I don’t mean to argue for theocracy; I think it’s sufficient to maintain that the religious should, when engaging in political life, feel free to articulate publicly their religious motives and reasoning.
There are several reasons why. The first is that law both expresses and enforces certain moral truths which cannot be divorced from broader moral systems, and for the religious — those sharing communities of some overwhelming concern — it’s disingenuous nigh impossible to deliberate on what truths the law should express without citing their religious priors.
And this, secondly, allows their co-religionists to hold them responsible for their claims. The tendency of liberal societies to bifurcate religion and politics into two separate spheres — one private, one public — encourages religious participants in political deliberation to equivocate somewhat about their motives and beliefs, as it’s not really possible in that political context to interrogate them. Yet it should be. As long as the religious are going to participate in governance, it’s going to be better, not worse, to argue out the legitimacy of their claims on their own grounds, rather than accounting for all religiously motivated argumentation as both void and unassailable on the grounds of its privacy. Politics are already religious, as I have argued, and are intrinsically so; in that case, it’s better that we be clear and direct about our convictions than cloak them in a flimsy veil of privacy.

Data block =>

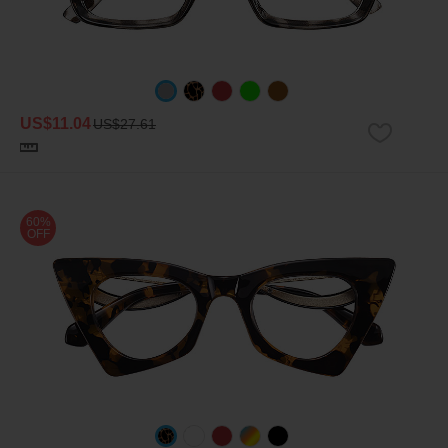
US$11.04
US$27.61
60%
OFF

Task set =>
[A] In the passage on religion and politics, what does the split between religion and politics in liberal societies encourage religious participants in political deliberation to do?
[B] For each statement, answer yes or no according to the passage on religion and politics, and quote the words that decide it: (i) The author argues for theocracy. (ii) Liberal societies tend to divide religion and politics into one private sphere and one public sphere. (iii) The author holds that politics are already religious.
The lines have nothing to do with the passage on religion and politics.

Solutions to the tasks =>
[A] It encourages them to equivocate somewhat about their motives and beliefs.

[B]
(i) No: "I don’t mean to argue for theocracy"
(ii) Yes: "bifurcate religion and politics into two separate spheres — one private, one public"
(iii) Yes: "Politics are already religious"